American high school culture of the 1950s is celebrated in “Grease,” a co-production of Maine State Music Theatre and The Public Theatre of Lewiston-Auburn.  Janet Mitchko

With the solstice behind us, Maine’s summer schedule of the performing arts reached full velocity as two great Broadway musicals opened last week in Ogunquit and Lewiston. Both are classics of American musical theater that I have seen numerous times over the decades, and both of these current productions are superb.

Ogunquit Playhouse opened the second show of its 2019 season, a massive production of “42nd Street,” the 1980 Broadway version of the celebrated 1933 Hollywood film.

Maine State Music Theatre, in partnership with The Public Theatre of Lewiston-Auburn, opened “Grease,” a tuneful and energetic celebration of American high school culture of the 1950s.

In Portland, Maine’s own Blues Prophets play on Friday.

‘42nd Street’

The year was 1933 and America was a down-and-out nation at the nadir of the Great Depression. The unemployment rate was in double digits, and millions stood sullenly in long bread lines. Our country needed a pick-me-up.

Hollywood delivered with one of its most famous musical films: “42nd Street.” It told a rousing and inspiring story of success with ground-breaking choreography and cinematography. With music by Harry Warren and lyrics by Al Dubin, “42nd Street” was a runaway box office success and earned the Academy Award for Best Picture.


That success was rekindled in 1980, when a stage version debuted on Broadway, copping two Tony Awards, including Best Musical.

It is a show about show business, the classic backstage story, where a naive chorus girl is unexpectedly thrust into the role of the leading lady and triumphs. Along the way a pair of romances bubble and great laughs abound. Memorable melodies and high-voltage tap dancing are a big part of the show’s appeal, and Ogunquit’s production, directed and choreographed by Randy Skinner, delivers an unforgettable theatrical experience.

Especially notable performances are given by Jessica Wockenfuss as the naive chorus girl and Rachel York as the haughty diva she replaces. The comic gen of the production – as so often the case at Ogunquit – is Sally Struthers, playing a loudmouthed scriptwriter and delightfully improbable love interest.

The ensemble includes a team of 20 dancers, whose performances are simply electric, an effect amplified by the many colorful costumes designed by Roger Kirk and elaborate set created by Douglas Schmidt.

Ogunquit Playhouse, a mile south of the village on Route 1, presents “42nd Street” through July 13. Call 646-5511 or visit


Another very popular Broadway musical from nearly 50 years ago debuted in Lewiston last weekend. This production of “Grease,” with book, music and lyrics by Jim Jacobs and Warren Casey, is an inaugural co-production staged by Brunswick’s Maine State Music Theatre and The Public Theatre of Lewiston-Auburn.


This first collaboration is an artistic and financial runaway success, and will no doubt be followed by others.
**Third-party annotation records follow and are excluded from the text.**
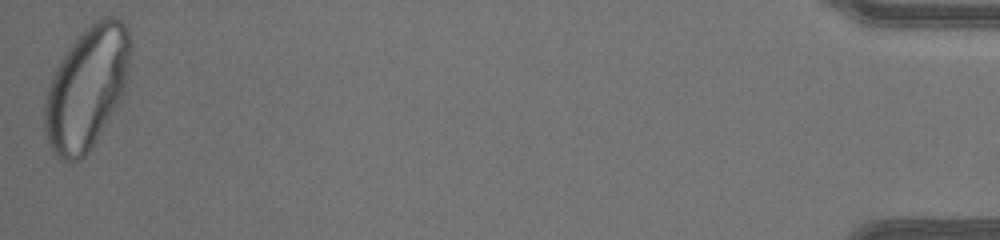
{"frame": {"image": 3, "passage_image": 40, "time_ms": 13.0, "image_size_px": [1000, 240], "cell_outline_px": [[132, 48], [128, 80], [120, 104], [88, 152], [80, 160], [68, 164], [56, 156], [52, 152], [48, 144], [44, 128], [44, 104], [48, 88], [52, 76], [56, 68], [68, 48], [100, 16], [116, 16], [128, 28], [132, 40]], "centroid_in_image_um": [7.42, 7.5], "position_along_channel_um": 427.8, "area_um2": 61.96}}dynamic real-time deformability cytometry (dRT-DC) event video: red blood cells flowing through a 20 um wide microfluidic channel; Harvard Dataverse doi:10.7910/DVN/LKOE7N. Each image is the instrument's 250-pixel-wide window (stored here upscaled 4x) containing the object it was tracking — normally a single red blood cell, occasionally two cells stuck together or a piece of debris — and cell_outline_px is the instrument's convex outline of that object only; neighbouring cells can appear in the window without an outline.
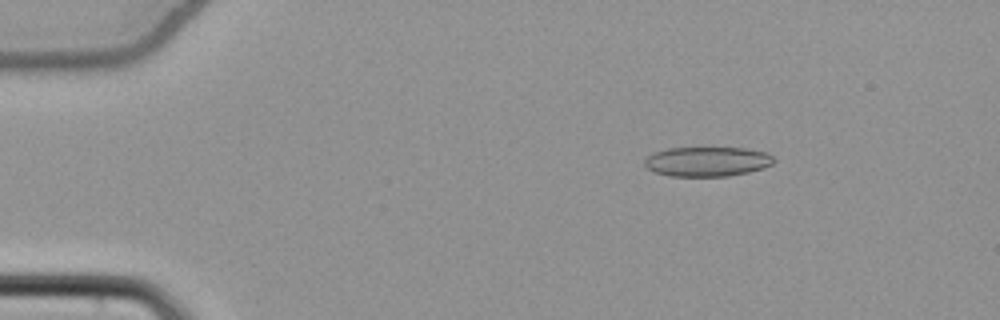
{"species": "common noctule bat (a hibernating species)", "species_latin": "Nyctalus noctula", "temperature_condition": "cold", "stored_images_in_passage": 48, "camera_frame_rate_fps": 3000, "um_per_image_px": 0.085, "animal": {"sex": "female", "body_mass_g": 22.7, "forearm_length_mm": 54.2}, "frame": {"image": 1, "passage_image": 3, "time_ms": 0.667, "image_size_px": [1000, 320], "cell_outline_px": [[776, 160], [772, 164], [764, 168], [748, 172], [728, 176], [668, 176], [656, 172], [648, 168], [644, 164], [644, 160], [652, 152], [668, 148], [748, 148], [768, 152]], "centroid_in_image_um": [60.14, 13.72], "position_along_channel_um": 24.9, "area_um2": 22.48}}
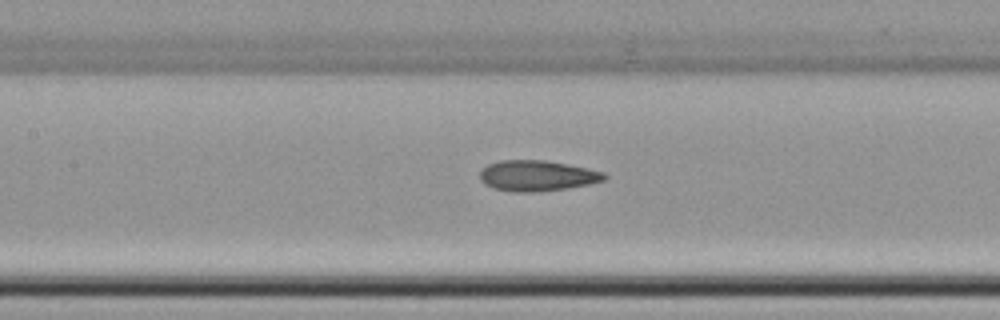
{"frame": {"image": 2, "passage_image": 20, "time_ms": 6.333, "image_size_px": [1000, 320], "cell_outline_px": [[608, 176], [604, 180], [588, 184], [568, 188], [540, 192], [516, 192], [492, 188], [484, 184], [480, 180], [480, 172], [488, 164], [500, 160], [544, 160], [568, 164], [588, 168], [604, 172]], "centroid_in_image_um": [45.65, 14.94], "position_along_channel_um": 161.7, "area_um2": 22.37}}
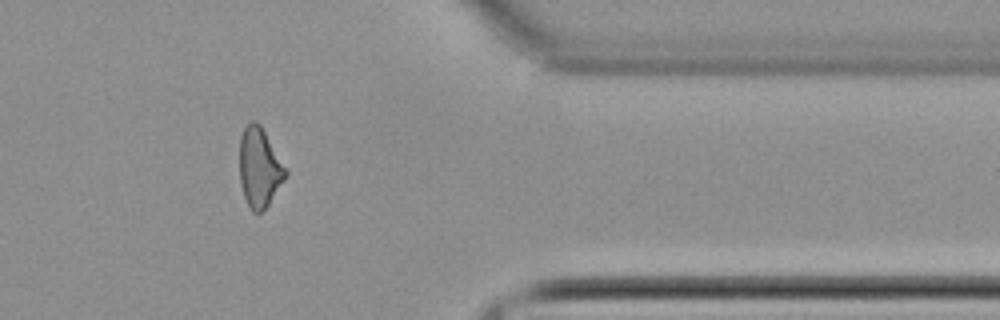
{"frame": {"image": 3, "passage_image": 39, "time_ms": 12.667, "image_size_px": [1000, 320], "cell_outline_px": [[288, 172], [284, 180], [268, 204], [260, 212], [252, 212], [244, 196], [240, 184], [240, 136], [244, 128], [252, 120], [256, 120], [260, 124], [288, 168]], "centroid_in_image_um": [22.07, 14.2], "position_along_channel_um": 389.3, "area_um2": 21.33}, "authors_computed_cell_mechanics": {"area_um2": 22.0218, "velocity_mm_per_s": 3.8766, "shape_relaxation_time_tau1_ms": null, "shape_relaxation_time_tau2_ms": 2.5794, "deformation_change_tau1": null, "deformation_change_tau2": 0.0887}}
Maine State provides the cast of performing interns who are living in Brunswick for the summer; The Public provides direction by longtime head honcho Chris Schario, and performances use the Public’s space and administrative infrastructure.

The show is an exceptionally tuneful romantic comedy set in a fictional high school in 1959. It’s a classic cultural conflict, with the juvenile portrayed as an archetypal working class “greaser,” contrasted with a pristine-pure ingenue. There’s a secondary romance, and the two story lines intersect at numerous points.
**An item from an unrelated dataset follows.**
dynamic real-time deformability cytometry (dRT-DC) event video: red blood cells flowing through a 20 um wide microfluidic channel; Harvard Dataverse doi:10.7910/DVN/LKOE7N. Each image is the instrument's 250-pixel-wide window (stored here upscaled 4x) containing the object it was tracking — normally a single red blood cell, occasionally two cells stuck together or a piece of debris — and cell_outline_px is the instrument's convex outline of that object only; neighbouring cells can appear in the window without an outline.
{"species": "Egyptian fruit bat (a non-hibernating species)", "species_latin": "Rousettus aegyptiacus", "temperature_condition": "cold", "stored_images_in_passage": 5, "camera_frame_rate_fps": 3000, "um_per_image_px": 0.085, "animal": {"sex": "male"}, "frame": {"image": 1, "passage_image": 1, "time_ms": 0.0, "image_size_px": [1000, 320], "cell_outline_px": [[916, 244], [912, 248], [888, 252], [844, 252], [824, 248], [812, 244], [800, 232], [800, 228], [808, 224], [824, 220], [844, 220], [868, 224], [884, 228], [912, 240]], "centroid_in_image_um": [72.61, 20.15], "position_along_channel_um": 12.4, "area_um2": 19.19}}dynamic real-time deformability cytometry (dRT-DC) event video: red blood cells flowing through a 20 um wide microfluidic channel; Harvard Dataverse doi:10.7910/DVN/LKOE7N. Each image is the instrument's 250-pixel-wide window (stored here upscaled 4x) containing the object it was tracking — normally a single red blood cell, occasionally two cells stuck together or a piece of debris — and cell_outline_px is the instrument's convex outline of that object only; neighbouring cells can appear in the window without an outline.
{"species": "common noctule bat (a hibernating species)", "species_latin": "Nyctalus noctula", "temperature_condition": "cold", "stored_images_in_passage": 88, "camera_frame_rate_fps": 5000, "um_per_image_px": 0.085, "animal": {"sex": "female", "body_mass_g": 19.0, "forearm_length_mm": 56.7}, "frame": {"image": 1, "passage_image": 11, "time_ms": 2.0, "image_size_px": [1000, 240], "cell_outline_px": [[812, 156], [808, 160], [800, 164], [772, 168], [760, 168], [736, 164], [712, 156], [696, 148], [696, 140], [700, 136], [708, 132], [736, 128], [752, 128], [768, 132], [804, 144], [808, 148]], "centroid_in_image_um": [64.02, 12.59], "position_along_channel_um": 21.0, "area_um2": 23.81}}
The totally original score is a pastiche of popular music styles of the 1950s and so closely recalls them that “Grease” exudes the feel of a jukebox musical.
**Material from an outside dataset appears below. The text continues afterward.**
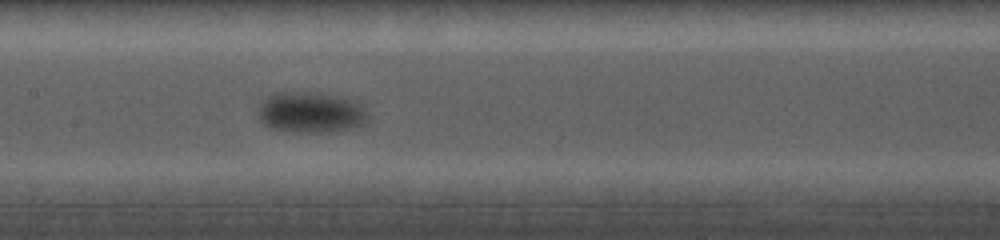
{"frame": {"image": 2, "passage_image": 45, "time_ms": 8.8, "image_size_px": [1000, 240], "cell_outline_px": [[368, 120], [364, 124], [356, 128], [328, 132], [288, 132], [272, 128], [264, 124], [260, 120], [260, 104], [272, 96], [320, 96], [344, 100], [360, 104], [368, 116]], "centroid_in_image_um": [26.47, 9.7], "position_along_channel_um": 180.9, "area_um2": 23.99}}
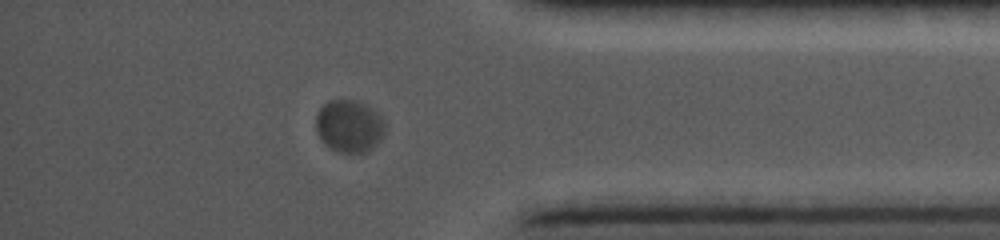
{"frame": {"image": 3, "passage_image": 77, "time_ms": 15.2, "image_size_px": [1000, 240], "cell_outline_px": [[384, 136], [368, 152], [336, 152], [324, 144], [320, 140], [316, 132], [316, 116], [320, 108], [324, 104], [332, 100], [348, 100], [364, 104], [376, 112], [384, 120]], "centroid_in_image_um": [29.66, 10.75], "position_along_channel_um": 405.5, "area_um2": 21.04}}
Schario gets inspired performances from Tanner Callicutt and Katie Brnjac as the primary romantic pairing and Robert Avery Wilson and Alicia Babin as the secondary. Topnotch character roles are carried by Nicole Fava as an aspiring beautician and Liv Nurmi as a stuck-up cheerleader.

The Public Theatre, 31 Maple St. in Lewiston, in collaboration with Maine State Music Theatre, presents “Grease” through June 30. Call 782-3200 or visit

Blues Prophets

“Straight-up Chicago-style blues” is the Blues Prophets’ shtick, according to co-founders D.W. Gill, who plays harmonica and handles some of the vocal duties, and vocalist and guitarist Doug Wainoris.

The Blues Prophets were among several musical ensembles that comprised Portland’s cultural cutting edge during the city’s renaissance in the 1970s. They’re still going strong, although Gill and Wainoris are the only original members among the current lineup of five.

Over the years the Blues Prophets have played alongside James Cotton and Muddy Waters, but Maine is their base, and they have legions of local fans who turn out in force whenever they appear.